How to train ML models in Galaxy

The Galaxy tool Train machine learning models can be used to run hyperparameter optimization over several different ML settings, which include ML models and their parameters, encodings and preprocessing steps. Nested cross-validation is used to identify the optimal combination of ML settings.

This is a YAML-based Galaxy tool, if you prefer a button-based interface that assumes less ML knowledge, see the tutorials for training ML models for receptor and repertoire classification using the easy Galaxy interfaces.

An example Galaxy history showing how to use this tool can be found here.

Creating the YAML specification

This Galaxy tool takes as input an immuneML dataset from the Galaxy history, optional additional files, and a YAML specification file.

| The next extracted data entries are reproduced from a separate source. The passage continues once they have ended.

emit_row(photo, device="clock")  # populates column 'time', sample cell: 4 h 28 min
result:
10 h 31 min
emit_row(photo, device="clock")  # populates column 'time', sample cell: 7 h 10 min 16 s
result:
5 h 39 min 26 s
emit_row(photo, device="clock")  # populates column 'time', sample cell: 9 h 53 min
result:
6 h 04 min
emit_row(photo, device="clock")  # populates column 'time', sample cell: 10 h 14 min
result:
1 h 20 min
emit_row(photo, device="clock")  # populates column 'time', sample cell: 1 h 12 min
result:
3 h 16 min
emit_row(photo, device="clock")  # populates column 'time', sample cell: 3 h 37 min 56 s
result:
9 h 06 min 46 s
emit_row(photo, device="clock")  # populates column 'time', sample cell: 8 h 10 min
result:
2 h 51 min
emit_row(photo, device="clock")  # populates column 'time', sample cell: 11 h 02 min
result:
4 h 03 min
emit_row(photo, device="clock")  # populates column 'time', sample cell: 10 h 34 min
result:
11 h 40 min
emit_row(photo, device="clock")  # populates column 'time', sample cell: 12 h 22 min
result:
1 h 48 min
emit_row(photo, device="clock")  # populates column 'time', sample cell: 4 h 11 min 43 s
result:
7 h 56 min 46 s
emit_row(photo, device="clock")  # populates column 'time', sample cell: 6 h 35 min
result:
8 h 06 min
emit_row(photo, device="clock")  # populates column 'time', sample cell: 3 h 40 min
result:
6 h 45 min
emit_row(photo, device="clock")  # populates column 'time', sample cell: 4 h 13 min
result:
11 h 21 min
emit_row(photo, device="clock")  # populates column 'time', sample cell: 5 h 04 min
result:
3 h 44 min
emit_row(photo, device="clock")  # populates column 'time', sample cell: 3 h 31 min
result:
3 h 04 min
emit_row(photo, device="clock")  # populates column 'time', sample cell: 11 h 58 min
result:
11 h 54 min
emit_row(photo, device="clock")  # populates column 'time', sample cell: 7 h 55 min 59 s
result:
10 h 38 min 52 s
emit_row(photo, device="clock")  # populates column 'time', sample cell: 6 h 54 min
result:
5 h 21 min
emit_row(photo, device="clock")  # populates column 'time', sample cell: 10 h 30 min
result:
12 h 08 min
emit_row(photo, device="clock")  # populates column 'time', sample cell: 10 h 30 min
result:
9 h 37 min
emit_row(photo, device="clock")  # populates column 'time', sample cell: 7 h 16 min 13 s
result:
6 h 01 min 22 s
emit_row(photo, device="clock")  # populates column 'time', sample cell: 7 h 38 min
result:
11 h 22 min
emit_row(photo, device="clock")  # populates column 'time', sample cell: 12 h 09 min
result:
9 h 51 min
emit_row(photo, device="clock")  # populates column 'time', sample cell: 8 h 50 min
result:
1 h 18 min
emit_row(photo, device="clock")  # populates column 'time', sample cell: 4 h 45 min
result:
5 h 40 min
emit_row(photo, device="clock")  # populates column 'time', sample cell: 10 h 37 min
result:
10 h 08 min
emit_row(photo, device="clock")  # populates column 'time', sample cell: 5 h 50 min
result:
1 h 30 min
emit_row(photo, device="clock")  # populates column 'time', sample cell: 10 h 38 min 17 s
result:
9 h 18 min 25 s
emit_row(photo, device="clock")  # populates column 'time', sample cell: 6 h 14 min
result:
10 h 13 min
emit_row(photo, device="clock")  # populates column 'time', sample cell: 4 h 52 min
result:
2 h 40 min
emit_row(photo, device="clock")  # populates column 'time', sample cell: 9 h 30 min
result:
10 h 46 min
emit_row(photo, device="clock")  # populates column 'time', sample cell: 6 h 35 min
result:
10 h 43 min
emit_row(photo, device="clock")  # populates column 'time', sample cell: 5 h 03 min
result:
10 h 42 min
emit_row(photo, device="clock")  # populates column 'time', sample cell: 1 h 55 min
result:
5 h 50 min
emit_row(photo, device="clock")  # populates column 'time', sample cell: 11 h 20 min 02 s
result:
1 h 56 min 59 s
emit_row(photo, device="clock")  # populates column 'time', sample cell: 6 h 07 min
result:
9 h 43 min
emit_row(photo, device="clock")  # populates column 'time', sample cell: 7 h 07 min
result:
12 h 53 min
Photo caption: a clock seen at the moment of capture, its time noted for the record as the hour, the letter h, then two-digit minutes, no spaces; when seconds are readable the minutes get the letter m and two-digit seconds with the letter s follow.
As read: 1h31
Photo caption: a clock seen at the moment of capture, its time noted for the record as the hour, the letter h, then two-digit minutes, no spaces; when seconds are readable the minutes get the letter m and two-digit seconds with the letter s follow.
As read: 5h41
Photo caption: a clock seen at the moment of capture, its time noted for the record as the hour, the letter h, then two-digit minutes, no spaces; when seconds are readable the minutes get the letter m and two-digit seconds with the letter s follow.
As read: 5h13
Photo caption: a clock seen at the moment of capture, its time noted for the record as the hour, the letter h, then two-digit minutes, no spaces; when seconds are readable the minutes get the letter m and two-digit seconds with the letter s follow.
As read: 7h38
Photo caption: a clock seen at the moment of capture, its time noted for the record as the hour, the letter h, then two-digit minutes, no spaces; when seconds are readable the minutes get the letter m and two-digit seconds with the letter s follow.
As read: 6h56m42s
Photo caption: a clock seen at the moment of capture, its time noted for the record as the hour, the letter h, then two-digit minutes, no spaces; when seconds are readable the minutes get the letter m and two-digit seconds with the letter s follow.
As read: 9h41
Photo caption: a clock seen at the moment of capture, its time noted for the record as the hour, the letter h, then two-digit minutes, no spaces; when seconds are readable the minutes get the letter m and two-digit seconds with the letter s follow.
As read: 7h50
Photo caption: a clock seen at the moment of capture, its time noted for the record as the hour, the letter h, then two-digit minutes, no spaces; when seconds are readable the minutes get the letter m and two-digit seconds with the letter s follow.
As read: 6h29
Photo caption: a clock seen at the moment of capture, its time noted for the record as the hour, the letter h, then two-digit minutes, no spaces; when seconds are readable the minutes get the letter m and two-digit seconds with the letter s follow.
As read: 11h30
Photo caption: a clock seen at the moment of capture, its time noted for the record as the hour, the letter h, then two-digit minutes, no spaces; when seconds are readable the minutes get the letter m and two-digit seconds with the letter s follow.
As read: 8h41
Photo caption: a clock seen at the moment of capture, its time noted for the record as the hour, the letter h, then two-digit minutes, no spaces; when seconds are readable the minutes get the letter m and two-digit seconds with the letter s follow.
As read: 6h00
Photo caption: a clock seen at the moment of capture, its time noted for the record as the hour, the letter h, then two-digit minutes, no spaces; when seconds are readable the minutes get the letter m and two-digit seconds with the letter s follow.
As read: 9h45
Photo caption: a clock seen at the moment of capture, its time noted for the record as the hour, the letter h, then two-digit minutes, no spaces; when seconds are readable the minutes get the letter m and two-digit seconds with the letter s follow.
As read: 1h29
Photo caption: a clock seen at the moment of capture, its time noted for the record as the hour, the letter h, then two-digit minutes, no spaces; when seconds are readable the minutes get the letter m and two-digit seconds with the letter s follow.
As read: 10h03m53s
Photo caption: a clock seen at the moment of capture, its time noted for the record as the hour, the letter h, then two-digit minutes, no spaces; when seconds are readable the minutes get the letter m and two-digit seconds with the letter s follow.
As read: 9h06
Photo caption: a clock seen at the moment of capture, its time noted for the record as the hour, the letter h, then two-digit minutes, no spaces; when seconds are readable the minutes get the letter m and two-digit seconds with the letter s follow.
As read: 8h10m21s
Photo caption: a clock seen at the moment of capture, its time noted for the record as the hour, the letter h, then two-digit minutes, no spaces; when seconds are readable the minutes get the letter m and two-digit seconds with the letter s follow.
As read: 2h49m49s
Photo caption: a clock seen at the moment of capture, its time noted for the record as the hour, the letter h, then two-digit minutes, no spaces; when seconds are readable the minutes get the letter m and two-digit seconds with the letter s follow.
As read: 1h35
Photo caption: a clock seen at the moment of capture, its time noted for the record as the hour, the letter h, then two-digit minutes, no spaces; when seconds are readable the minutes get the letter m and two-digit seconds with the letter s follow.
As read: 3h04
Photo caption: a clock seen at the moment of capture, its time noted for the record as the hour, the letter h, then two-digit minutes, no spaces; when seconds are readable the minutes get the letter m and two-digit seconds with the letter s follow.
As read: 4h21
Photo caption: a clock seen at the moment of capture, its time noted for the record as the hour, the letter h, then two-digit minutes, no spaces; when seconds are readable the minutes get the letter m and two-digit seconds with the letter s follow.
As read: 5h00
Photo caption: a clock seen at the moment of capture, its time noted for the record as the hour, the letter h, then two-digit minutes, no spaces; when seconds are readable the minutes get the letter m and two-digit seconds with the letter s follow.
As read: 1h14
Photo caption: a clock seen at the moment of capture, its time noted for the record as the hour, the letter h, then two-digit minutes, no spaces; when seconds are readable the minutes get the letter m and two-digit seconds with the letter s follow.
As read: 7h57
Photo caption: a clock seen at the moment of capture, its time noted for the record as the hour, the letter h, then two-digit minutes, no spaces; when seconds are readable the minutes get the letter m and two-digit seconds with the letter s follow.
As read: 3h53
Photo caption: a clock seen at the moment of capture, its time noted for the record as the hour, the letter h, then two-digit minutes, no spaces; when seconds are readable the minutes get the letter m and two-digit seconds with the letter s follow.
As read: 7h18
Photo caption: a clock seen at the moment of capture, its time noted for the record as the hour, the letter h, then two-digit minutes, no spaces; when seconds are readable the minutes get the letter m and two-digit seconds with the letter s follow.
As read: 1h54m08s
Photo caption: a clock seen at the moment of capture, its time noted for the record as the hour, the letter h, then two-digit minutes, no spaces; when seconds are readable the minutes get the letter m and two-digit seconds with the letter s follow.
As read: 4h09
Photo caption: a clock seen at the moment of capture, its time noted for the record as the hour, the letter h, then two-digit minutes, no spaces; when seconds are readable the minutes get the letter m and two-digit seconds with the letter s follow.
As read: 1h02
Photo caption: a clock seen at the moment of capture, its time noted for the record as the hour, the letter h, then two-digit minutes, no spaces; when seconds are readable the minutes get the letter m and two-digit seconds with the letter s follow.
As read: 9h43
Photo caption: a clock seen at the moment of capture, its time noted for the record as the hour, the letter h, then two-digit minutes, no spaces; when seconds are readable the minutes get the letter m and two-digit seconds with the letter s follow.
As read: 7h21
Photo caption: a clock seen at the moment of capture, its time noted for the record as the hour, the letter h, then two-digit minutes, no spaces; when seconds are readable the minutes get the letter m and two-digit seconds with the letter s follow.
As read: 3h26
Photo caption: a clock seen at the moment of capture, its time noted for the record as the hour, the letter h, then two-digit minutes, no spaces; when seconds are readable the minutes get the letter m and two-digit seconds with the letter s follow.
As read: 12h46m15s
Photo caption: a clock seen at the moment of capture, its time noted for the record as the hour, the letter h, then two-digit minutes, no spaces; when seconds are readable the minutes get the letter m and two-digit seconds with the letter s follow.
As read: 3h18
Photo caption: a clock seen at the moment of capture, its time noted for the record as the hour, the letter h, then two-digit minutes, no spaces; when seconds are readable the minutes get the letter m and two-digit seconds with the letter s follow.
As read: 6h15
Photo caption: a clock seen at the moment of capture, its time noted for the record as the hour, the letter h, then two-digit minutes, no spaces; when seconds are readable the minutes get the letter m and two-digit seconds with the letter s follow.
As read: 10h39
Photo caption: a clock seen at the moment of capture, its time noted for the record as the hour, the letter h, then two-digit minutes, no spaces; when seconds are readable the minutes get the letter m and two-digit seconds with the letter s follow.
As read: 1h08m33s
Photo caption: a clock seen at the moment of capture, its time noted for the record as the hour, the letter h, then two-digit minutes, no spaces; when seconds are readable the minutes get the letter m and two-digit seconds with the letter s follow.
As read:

To train ML models in immuneML, the TrainMLModel instruction should be used. One or more ML methods and Encodings must be used, and in addition it is possible to include Preprocessings in the hyperparameter optimization. Reports may be specified to export plots and statistics in order to gain more insight into the dataset or the process of training ML models. Constructing a YAML for training ML models is described in more detail in the tutorial How to train and assess a receptor or repertoire-level ML classifier. Note that on Galaxy, the ML methods DeepRC and TCRdistClassifier are not available.

When writing an analysis specification for Galaxy, it can be assumed that all selected files are present in the current working directory. A path to an additional file thus consists only of the filename. Note that in Galaxy, it is only possible to train ML models for one label at a time.

A complete YAML specification for training ML models is shown here:

definitions:
  datasets:
    dataset: # user-defined dataset name
      format: ImmuneML # the default format used by the 'Create dataset' galaxy tool is ImmuneML
      params:
        path: dataset.iml_dataset # specify the dataset name, the default name used by
                                  # the 'Create dataset' galaxy tool is dataset.iml_dataset

  encodings:
    my_3mer_encoding: # user-defined encoding name
      KmerFrequency:
        k: 3
    my_5mer_encoding:
      KmerFrequency:
        k: 5

  ml_methods:
    my_logistic_regression:
      LogisticRegression:
        C:
        - 0.01
        - 0.1
        - 1
        - 10
        - 100
        show_warnings: false # disabling scikit-learn warnings is recommended for Galaxy users
      model_selection_cv: true     # use scikit-learns 5-fold cross-validation to search
      model_selection_n_folds: 5   # over the optimal values for hyperparameter C

  reports:
    my_benchmark: MLSettingsPerformance
    my_coefficients:
      Coefficients:
        coefs_to_plot:
        - N_LARGEST
        n_largest:
        - 25

instructions:
  my_training_instruction: # user-defined instruction name
    type: TrainMLModel

    dataset: dataset # select the dataset defined above
    labels:          # only one label can be specified here
    - signal_disease

    settings:        # which combinations of ML settings to run
    - encoding: my_3mer_encoding
      ml_method: my_logistic_regression
    - encoding: my_5mer_encoding
      ml_method: my_logistic_regression

    assessment: # parameters in the assessment (outer) cross-validation loop
      reports:
        models:
        - my_coefficients  # run the 'coefficients' report on all the models
      split_count: 3
      split_strategy: random
      training_percentage: 0.7
    selection:  # parameters in the selection (inner) cross-validation loop
      split_count: 1
      split_strategy: random
      training_percentage: 0.7

    reports: # train ML model reports to run
    - my_benchmark

    optimization_metric: balanced_accuracy # the metric to optimize during nested cross-validation
    metrics: # other metrics to compute
    - accuracy
    - auc
    strategy: GridSearch # strategy for hyperparameter optimization, GridSearch is currently the only available option
    refit_optimal_model: true # whether to retrain the model on the whole dataset after optimizing hyperparameters
    number_of_processes: 4 # processes for parallelization

Tool output

This Galaxy tool will produce the following history elements:

  • Summary: ML model training: a HTML page that allows you to browse through all results, including prediction accuracies on the various data splits and report results.

  • Archive: ML model training: a .zip file containing the complete output folder as it was produced by immuneML. This folder contains the output of the TrainMLModel instruction including all trained models and their predictions, and report results. Furthermore, the folder contains the complete YAML specification file for the immuneML run, the HTML output and a log file.

  • optimal_ml_settings.zip: a .zip file containing the raw files for the optimal trained ML settings (ML model, encoding, and optionally preprocessing steps). This .zip file can subsequently be used as an input when applying previously trained ML models to a new dataset. Currently, this can only be done locally using the command-line interface.